Concert of Chen Chien-chi: Love Scenes of Flowers and Farewell (陳建騏:花與告別的愛情場景) brings the enormously successful Taipei Arts Festival (台北藝術節) to a close with three sold-out shows this weekend. Chen is a figure normally seen in the credits rather than on the stage, and the concerts give prominence to a man whose work has played a major part in Taiwan’s efforts at cultural globalization.
Chen is an enormously prolific composer of music for the cinema and theater and is adept at creating a sense of mood with his scores. Among other high-profile projects are his scores for the musical Sound of Colors (地下鐵) and films A Fish With a Smile (微笑的魚) and Splendid Float (艷光四射歌舞劇), and musical arrangements for Fish Leong’s (梁靜茹) most recent album Worship (崇拜).
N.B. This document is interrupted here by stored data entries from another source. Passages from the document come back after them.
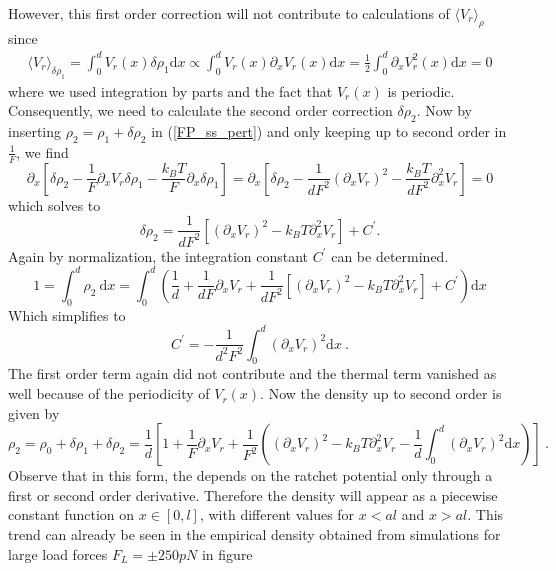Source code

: \documentclass[aps,pre,onecolumn,showpacs,showkeys,a4paper]{revtex4}
\newcommand{\rmd}{{\mathrm d}}
\begin{document}
However, this first order correction will not contribute to calculations of $\langle V_r \rangle_\rho$ since
\begin{eqnarray}
\langle V_r \rangle_{\delta\rho_1} = \int_0^d V_r(x) \delta\rho_1 \rmd x\propto \int_0^d V_r(x)\partial_x V_r(x) \rmd x = \frac{1}{2}\int_0^d \partial_x V_r^2(x) \rmd x = 0
\end{eqnarray}
where we used integration by parts and the fact that $V_r(x)$ is periodic.
Consequently, we need to calculate the second order correction $\delta\rho_2$. Now by inserting $\rho_2 = \rho_1 + \delta\rho_2$ in (\ref{FP_ss_pert}) and only keeping up to second order in $\frac{1}{F}$, we find
 \begin{equation}
 \partial_x\left[\delta\rho_2-\frac{1}{F}\partial_x V_r\delta\rho_1 - \frac{k_B T}{F}\partial_x \delta\rho_1\right] =  \partial_x\left[\delta\rho_2-\frac{1}{dF^2}\left(\partial_x V_r\right)^2 - \frac{k_B T}{dF^2}\partial_x^2 V_r\right] = 0
 \end{equation}
which solves to
\begin{equation}
\delta\rho_2 = \frac{1}{dF^2}\left[\left(\partial_xV_r\right)^2 - k_B T \partial_x^2V_r\right] + C^\prime.
\end{equation}
Again by normalization, the integration constant $C^\prime$ can be determined.
\begin{equation}
1 = \int_0^d \rho_2\ \rmd x = \int_0^d \left(\frac{1}{d} + \frac{1}{dF}\partial_x V_r + \frac{1}{dF^2}\left[\left(\partial_xV_r\right)^2 - k_B T \partial_x^2V_r\right] + C^\prime\right) \rmd x 
\end{equation}
Which simplifies to
\begin{equation}
C^\prime = - \frac{1}{d^2F^2}\int_0^d\left(\partial_xV_r\right)^2 \rmd x\ . 
\end{equation}
The first order term again did not contribute and the thermal term vanished as well because of the periodicity of $V_r(x)$. Now the density up to second order is given by
\begin{equation}
\rho_2 = \rho_0 + \delta\rho_1 + \delta\rho_2 = \frac{1}{d}\left[1 + \frac{1}{F}\partial_x V_r + \frac{1}{F^2}\left(\left(\partial_xV_r\right)^2 - k_B T \partial_x^2V_r - \frac{1}{d}\int_0^d\left(\partial_xV_r\right)^2 \rmd x\right)\right] \ .
\end{equation}
Observe that in this form, the depends on the ratchet potential only through a first or second order derivative. Therefore the density will appear as a piecewise constant function on $x\in[0,l]$, with different values for $x<al$ and $x>al$. This trend can already be seen in the empirical density obtained from simulations for large load forces $F_L =\pm250 pN$ in figure\par
\end{document}

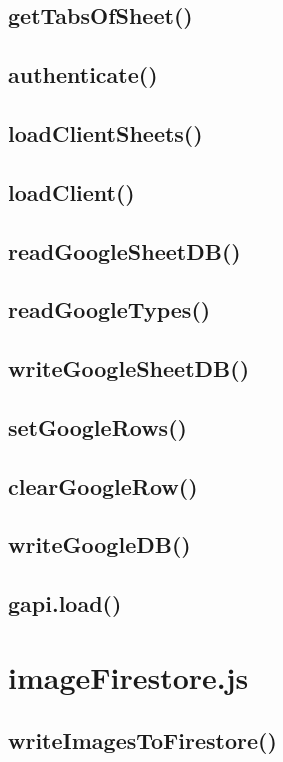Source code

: \documentclass[letterpaper]{article}
\begin{document}
\subsection{getTabsOfSheet()}
\subsection{authenticate()}
\subsection{loadClientSheets()}
\subsection{loadClient()}
\subsection{readGoogleSheetDB()}
\subsection{readGoogleTypes()}
\subsection{writeGoogleSheetDB()}
\subsection{setGoogleRows()}
\subsection{clearGoogleRow()}
\subsection{writeGoogleDB()}
\subsection{gapi.load()}

\newpage

\section{imageFirestore.js}

\subsection{writeImagesToFirestore()}
\end{document}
He also composed the score for the new Wu Nien-chen (吳念真) production Somewhere I Have Never Traveled (帶我去遠方), which opens next week.
For tonight and tomorrow’s concerts, Chen will be working together with singer Waa Wei (魏如萱) and other performers to create a kind of musical theater. The shows will also feature the work of installation designer Huang I-ju (黃怡儒) and multimedia designer Logico (郎機工).
In an interview with the Taipei Times, Chen said this was the first time he had presented a show in this fashion, focusing on music but including stage settings and speech.
While the songs have a Shakes-pearean connection, Chen said the tracks do not necessarily reflect any particular scene or character.
“It is a dialogue between Shakespeare and me,” he said. “Prior to each number, there will be a brief introduction relating how the track was inspired. This will be quite brief, because I don’t want the audience to have a one-to-one association with anything specific in Shakespeare.”
Chen said he had chosen to use a largely acoustic setup, in keeping with the smaller space of the Guangfu Auditorium (光復廳) of the Zhongshan Hall (中山堂). “The space is really quite intimate. This makes it ideal for an acoustic lineup, because you can feel the breathing, the rhythms of the performance.”
While this style of presentation is new to Chen, his association with the Bard goes back to some of his theater music collected in the album Mad Scenes (瘋狂場景), released last year,
in which, as the title suggests, he created music for the performance of various scenes of madness from Shakespeare’s plays.
“As in the case of Ophelia. Her obsessive nature prevented her from accepting what was going on around her. This is a kind of madness. This has a close affinity to music, because it’s a mood rather than a narrative,” he said.